Saved data entries

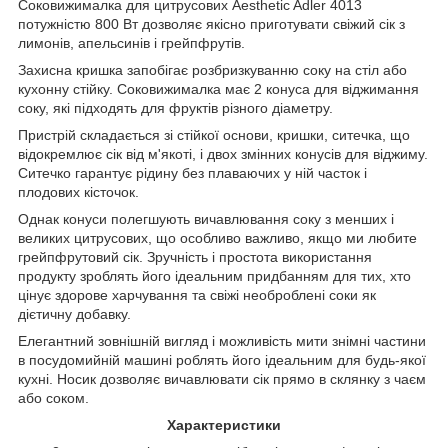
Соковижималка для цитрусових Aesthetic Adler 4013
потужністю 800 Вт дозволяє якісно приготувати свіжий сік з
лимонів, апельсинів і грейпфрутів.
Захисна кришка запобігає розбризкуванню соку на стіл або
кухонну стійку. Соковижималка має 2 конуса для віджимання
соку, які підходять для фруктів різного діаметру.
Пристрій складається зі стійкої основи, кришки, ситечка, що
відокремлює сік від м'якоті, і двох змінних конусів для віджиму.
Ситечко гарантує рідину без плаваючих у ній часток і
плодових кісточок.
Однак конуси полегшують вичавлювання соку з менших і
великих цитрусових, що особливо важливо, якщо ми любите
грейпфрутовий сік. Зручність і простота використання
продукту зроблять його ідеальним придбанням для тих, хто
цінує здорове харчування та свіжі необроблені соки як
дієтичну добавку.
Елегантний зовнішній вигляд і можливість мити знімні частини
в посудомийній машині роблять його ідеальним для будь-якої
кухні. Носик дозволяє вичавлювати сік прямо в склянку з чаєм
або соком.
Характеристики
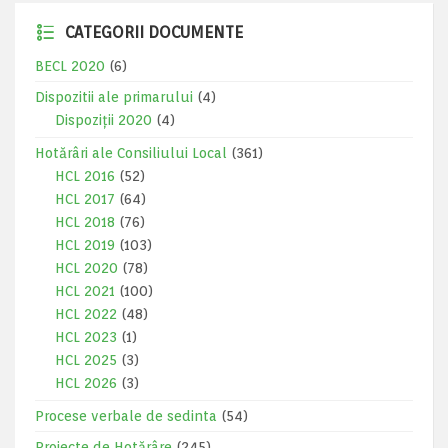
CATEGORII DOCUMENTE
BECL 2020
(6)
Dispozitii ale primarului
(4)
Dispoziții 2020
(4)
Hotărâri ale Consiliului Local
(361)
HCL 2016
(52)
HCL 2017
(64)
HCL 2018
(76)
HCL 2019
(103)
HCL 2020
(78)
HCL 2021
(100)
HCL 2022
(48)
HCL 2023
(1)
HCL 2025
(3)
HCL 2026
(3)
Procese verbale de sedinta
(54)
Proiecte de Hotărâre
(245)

■ What you have to do
Copy out each line of the entries above that holds "цитрусових".

■ Answer to this exercise
Соковижималка для цитрусових Aesthetic Adler 4013
великих цитрусових, що особливо важливо, якщо ми любите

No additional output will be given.